Alert source key handling#
Alert source API keys are credentials. Treat them like passwords.
Rules:
- Use header-based credentials where possible:
X-API-Key: <alert-source-key>. - Avoid query-string credentials because they can appear in logs, proxies, and shell history.
- PagerPal shows a full alert source key only immediately after creation or regeneration.
- PagerPal masks alert source keys in default list/get responses.
- If a key is lost, regenerate it and update the monitoring system.
- If a key may have leaked, regenerate it immediately.
Worker model#
PagerPal v1 uses APScheduler inside the FastAPI process for:
- notification retries,
- automatic escalation.
Run exactly one app process with workers enabled. Do not run multiple Uvicorn workers, multiple containers, or multiple EC2 instances with workers enabled until a singleton scheduler/locking design exists.
Check worker health from:
/settings
/api/v1/system/jobs
The API endpoint requires a real User Account. Viewers may read worker status; configuration changes require admin access.
Notification modes#
| Mode | Expected use |
|---|---|
NOTIFICATION_SENDING_ENABLED=false |
Safe UI/testing mode. Delivery attempts are logged without real provider sends. |
NOTIFICATION_SENDING_ENABLED=true |
Real paging mode. Requires valid Infobip SMS/WhatsApp config, SMTP email config, or both. |
When real sending is enabled, verify /settings before sending test alerts. Provider validation should surface missing required settings without printing secret values.
Troubleshooting#
UI redirects to /login#
Sign in with a login-enabled User Account. If no admin exists, complete first-run bootstrap on /login or run python scripts/create_admin.py --email <admin-email>.

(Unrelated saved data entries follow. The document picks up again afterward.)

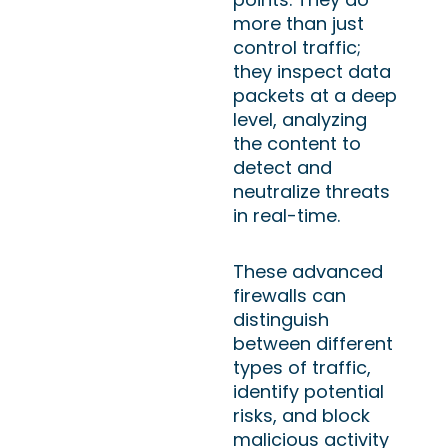
more than just
control traffic;
they inspect data
packets at a deep
level, analyzing
the content to
detect and
neutralize threats
in real-time.
These advanced
firewalls can
distinguish
between different
types of traffic,
identify potential
risks, and block
malicious activity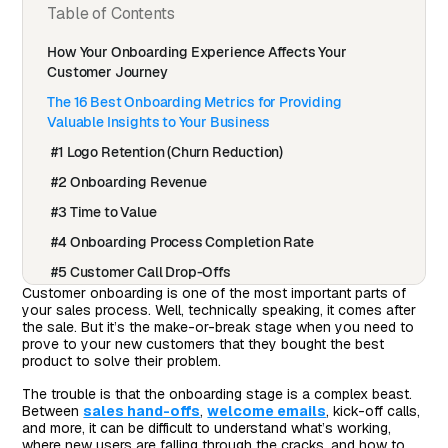
Table of Contents
How Your Onboarding Experience Affects Your
Customer Journey
The 16 Best Onboarding Metrics for Providing
Valuable Insights to Your Business
#1 Logo Retention (Churn Reduction)
#2 Onboarding Revenue
#3 Time to Value
#4 Onboarding Process Completion Rate
#5 Customer Call Drop-Offs
Customer onboarding is one of the most important parts of
#6 Free Trial to Paid Conversions and/or Monthly to
your sales process. Well, technically speaking, it comes after
Annual Conversions
the sale. But it’s the make-or-break stage when you need to
prove to your new customers that they bought the best
#7 Total Contract Value
product to solve their problem.
#8 Number of Desired Actions Taken
The trouble is that the onboarding stage is a complex beast.
Between
sales hand-offs
,
welcome emails
, kick-off calls,
#9 Time to Desired Actions
and more, it can be difficult to understand what’s working,
#10 Feature Adoption Rates
where new users are falling through the cracks, and how to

API returns 401 Unauthorized#
Check that the client is using a real User Account email and password. The old shared UI_USERNAME / UI_PASSWORD process credentials are not accepted for management routes.
API or UI action returns 403 Forbidden#
Check the account role. Admin-only configuration writes require admin; incident actions require responder or admin; viewer accounts are read-only.
Alert webhook returns 401 or 403#
Check that the webhook includes an active alert source API key. Prefer:
X-API-Key: <alert-source-key>
403 can also mean the alert source exists but is inactive.
Notifications are not sent#
Check:
NOTIFICATION_SENDING_ENABLED=true./settingsnotification provider status.- Notification logs on the incident detail page.
- Whether the notification is already marked
exhaustedand needs manual retry after the config is fixed.
Escalations are not happening#
Check:
ESCALATION_WORKER_ENABLED=true./settingsor/api/v1/system/jobsworker status.- The incident is still
triggered; acknowledged/resolved incidents should not continue escalating. - The escalation policy level delays and recipient configuration.
Current v1 limitations#
- Single-node/single-process design only.
- No SSO/SAML yet; local email/password accounts are the current auth model.
- UI action attribution still depends on the visible Acting as selector so responder-only identities can remain valid.
- Background workers stop if the app process stops.
- SQLite is fine for local/demo use; PostgreSQL is recommended for durable AWS hosting.
- Scaling beyond one process needs scheduler coordination first.